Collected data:
= = = =
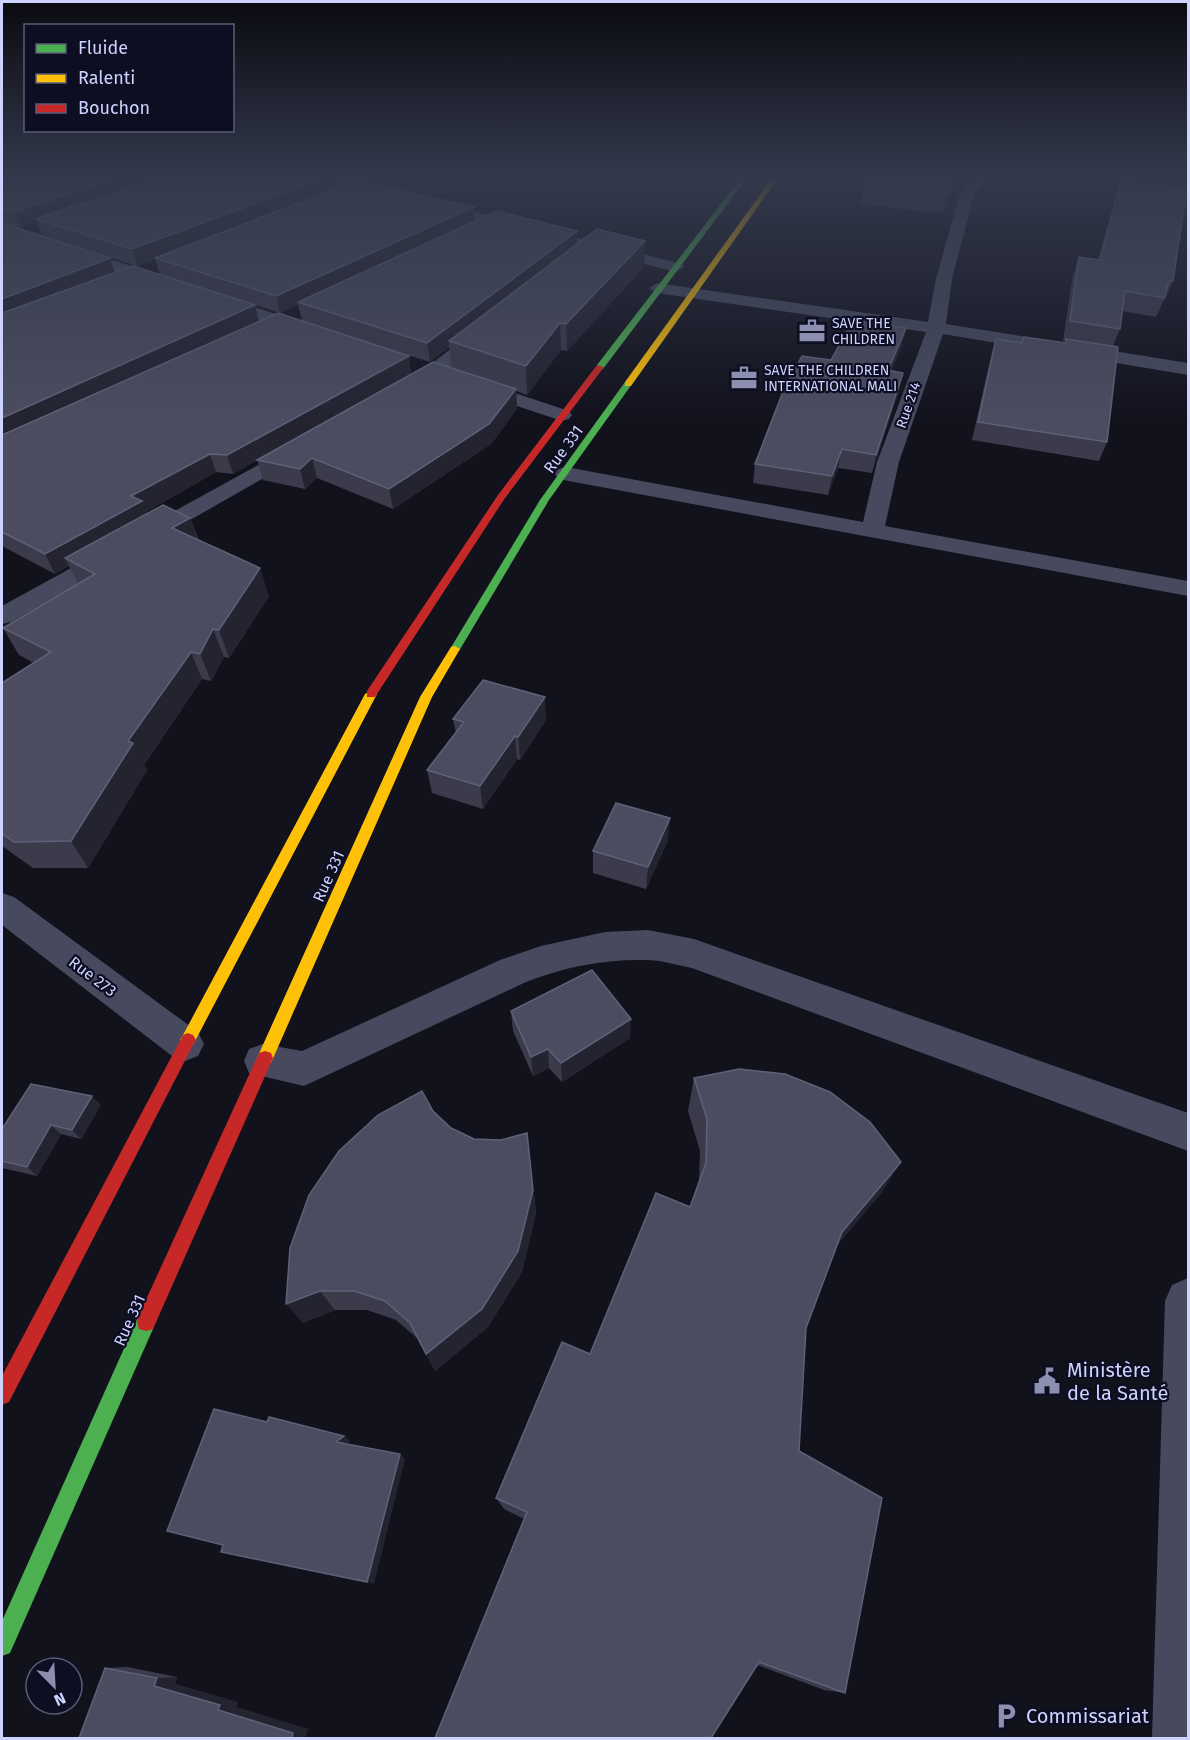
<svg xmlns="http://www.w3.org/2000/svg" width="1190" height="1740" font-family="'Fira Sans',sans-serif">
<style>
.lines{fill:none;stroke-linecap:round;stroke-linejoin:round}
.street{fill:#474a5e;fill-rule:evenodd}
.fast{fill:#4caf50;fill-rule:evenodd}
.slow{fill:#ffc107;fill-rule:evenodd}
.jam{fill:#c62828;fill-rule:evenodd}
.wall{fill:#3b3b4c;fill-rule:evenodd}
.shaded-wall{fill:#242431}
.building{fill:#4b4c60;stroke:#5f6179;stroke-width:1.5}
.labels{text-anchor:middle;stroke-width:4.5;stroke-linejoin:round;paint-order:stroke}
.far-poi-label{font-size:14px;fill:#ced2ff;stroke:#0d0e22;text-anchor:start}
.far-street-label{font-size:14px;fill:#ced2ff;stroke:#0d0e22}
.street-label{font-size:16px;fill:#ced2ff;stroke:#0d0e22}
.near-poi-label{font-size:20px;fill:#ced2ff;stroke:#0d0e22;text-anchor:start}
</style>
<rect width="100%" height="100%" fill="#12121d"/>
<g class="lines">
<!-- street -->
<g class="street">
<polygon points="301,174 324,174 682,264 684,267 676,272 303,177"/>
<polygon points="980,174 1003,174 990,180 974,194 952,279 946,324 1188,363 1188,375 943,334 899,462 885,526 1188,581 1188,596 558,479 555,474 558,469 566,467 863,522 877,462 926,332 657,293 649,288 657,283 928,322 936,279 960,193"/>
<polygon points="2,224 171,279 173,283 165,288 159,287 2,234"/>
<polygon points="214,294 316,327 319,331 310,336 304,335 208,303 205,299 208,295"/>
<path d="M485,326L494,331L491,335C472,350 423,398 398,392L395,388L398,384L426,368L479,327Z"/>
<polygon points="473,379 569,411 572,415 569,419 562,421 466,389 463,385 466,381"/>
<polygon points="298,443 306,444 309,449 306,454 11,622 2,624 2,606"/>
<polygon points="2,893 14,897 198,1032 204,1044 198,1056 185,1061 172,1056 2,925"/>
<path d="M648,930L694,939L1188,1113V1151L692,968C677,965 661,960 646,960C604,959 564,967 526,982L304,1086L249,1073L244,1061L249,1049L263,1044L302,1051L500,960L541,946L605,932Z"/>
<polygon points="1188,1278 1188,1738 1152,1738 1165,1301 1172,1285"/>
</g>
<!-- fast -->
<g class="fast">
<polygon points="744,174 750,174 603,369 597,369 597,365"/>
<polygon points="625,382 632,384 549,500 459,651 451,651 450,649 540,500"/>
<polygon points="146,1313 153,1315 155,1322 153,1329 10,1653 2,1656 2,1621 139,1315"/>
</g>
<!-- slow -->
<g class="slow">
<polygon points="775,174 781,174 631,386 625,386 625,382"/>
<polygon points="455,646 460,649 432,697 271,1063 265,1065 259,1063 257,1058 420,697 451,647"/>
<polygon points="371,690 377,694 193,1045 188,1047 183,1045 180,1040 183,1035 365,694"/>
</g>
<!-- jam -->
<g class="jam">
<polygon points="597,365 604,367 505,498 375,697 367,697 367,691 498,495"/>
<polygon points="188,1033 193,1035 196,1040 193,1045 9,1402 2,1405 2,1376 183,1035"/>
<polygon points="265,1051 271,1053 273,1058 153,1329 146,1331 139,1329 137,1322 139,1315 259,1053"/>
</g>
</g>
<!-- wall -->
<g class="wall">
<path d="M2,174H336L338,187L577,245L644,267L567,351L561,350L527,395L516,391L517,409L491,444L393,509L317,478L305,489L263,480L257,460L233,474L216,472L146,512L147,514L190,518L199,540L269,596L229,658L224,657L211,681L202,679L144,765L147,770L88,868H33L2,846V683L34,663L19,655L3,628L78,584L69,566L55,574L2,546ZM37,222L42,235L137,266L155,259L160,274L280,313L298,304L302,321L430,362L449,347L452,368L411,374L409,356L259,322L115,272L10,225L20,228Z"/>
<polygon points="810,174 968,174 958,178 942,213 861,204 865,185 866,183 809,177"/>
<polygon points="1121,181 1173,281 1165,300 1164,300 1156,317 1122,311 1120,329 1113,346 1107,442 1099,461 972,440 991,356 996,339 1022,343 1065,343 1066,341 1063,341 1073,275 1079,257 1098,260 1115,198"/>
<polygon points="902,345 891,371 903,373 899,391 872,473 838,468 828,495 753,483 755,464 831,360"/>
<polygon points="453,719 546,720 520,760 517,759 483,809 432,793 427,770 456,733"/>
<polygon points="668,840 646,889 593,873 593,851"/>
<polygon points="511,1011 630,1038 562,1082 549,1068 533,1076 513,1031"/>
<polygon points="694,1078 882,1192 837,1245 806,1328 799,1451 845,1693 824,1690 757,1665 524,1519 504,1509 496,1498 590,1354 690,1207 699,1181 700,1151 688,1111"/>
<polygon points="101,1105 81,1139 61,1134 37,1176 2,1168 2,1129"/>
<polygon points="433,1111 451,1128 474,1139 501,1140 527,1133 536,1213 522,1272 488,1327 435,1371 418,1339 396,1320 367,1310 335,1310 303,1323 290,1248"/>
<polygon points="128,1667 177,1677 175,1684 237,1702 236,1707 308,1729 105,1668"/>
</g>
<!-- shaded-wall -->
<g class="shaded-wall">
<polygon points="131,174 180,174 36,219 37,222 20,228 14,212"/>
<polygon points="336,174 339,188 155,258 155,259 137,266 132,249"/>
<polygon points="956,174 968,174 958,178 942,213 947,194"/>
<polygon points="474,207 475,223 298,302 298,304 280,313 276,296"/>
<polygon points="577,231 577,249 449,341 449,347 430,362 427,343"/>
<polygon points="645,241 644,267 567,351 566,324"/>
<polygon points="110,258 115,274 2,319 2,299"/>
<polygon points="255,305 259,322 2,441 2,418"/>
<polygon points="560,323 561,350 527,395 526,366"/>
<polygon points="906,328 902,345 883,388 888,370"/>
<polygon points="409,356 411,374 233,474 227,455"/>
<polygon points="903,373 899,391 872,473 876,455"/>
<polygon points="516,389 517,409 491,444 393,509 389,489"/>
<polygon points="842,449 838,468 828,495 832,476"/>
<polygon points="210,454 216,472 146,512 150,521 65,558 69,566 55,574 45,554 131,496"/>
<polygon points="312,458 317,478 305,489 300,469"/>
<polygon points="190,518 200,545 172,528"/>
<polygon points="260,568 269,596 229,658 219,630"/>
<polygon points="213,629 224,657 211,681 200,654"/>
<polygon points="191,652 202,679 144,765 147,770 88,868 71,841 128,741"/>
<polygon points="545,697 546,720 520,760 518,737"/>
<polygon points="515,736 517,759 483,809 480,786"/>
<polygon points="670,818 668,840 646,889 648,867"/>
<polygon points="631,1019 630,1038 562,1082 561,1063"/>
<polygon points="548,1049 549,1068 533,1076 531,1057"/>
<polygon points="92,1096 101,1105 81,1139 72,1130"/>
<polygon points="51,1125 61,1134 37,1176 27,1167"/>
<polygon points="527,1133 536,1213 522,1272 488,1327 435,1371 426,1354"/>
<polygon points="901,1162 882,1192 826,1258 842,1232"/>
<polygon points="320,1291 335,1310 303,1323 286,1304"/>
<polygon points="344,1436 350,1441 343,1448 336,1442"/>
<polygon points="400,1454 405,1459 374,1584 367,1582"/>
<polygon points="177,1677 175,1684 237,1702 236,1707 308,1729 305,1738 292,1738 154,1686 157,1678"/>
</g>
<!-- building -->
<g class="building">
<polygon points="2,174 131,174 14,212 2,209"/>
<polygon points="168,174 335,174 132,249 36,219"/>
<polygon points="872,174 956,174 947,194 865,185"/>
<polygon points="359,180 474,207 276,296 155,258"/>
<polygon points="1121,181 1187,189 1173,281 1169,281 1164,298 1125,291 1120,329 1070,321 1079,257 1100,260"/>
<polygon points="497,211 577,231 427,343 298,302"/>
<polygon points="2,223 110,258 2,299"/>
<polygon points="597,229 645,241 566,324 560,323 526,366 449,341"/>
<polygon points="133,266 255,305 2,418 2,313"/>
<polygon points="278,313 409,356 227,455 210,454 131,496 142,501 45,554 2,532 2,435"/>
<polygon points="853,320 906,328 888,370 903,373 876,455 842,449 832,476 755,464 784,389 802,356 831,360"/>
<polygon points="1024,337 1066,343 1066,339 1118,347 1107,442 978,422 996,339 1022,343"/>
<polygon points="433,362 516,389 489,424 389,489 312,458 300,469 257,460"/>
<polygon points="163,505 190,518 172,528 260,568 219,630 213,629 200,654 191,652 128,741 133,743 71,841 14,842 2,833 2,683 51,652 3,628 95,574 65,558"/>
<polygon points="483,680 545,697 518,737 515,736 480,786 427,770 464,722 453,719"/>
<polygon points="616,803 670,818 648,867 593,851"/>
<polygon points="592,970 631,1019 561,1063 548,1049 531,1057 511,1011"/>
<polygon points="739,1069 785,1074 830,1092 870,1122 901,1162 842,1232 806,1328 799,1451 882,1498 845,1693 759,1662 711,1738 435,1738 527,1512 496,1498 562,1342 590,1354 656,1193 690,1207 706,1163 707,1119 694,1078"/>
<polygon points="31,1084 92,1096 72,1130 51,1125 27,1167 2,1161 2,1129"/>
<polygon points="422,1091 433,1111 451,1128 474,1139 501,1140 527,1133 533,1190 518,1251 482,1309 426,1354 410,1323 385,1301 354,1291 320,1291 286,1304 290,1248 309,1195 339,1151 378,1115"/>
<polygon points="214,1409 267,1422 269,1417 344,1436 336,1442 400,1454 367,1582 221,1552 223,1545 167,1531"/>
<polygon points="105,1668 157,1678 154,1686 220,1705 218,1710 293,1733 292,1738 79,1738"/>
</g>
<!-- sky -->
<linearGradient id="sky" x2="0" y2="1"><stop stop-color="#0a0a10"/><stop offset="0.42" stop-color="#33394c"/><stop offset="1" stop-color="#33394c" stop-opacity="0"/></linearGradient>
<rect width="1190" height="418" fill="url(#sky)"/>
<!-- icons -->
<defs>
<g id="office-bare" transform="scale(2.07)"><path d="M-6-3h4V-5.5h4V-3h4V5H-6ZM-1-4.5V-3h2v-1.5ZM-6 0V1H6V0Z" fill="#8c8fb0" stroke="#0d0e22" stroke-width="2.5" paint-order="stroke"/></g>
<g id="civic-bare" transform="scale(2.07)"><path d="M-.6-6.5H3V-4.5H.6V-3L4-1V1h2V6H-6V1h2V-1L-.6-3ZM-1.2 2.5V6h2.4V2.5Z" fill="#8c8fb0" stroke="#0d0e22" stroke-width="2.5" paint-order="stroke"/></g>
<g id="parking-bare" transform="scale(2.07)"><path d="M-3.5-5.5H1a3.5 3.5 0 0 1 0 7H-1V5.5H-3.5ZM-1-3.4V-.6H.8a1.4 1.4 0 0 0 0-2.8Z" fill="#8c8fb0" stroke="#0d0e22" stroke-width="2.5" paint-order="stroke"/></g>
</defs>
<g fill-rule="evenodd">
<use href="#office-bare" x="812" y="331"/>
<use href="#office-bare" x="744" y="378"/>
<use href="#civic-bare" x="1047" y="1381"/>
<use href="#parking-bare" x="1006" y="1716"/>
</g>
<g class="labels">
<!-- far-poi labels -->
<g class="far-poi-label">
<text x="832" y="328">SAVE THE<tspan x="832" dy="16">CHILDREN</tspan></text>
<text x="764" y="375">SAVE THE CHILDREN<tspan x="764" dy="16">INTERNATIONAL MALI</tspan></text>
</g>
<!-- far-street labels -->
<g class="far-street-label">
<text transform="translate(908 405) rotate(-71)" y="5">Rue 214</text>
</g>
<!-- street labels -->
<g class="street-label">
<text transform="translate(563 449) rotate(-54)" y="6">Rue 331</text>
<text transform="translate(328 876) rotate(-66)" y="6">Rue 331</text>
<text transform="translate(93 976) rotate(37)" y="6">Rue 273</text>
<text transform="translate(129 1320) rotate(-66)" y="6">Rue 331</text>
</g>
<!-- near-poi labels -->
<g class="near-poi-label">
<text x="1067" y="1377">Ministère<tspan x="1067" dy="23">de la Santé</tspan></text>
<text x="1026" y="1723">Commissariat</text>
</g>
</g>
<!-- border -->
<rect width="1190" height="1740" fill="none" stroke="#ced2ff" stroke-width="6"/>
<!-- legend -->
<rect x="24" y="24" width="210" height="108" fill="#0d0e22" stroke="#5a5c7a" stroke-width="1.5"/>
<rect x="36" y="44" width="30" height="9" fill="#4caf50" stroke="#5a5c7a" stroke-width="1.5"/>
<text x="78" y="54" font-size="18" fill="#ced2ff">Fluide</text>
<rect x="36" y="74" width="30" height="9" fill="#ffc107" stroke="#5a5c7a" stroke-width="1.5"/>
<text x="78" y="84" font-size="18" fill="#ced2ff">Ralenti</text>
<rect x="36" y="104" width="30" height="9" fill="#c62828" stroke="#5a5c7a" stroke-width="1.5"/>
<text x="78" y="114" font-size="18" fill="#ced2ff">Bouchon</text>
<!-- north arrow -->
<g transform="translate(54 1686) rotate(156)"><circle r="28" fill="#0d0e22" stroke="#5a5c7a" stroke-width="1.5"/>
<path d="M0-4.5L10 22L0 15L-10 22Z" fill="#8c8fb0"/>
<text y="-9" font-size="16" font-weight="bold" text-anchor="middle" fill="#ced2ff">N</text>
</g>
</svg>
= = = =
WHAT YOU HAVE TO DO:
Copy out every line of the data in which the word "rule" is found.

RESULT:
.street{fill:#474a5e;fill-rule:evenodd}
.fast{fill:#4caf50;fill-rule:evenodd}
.slow{fill:#ffc107;fill-rule:evenodd}
.jam{fill:#c62828;fill-rule:evenodd}
.wall{fill:#3b3b4c;fill-rule:evenodd}
<g fill-rule="evenodd">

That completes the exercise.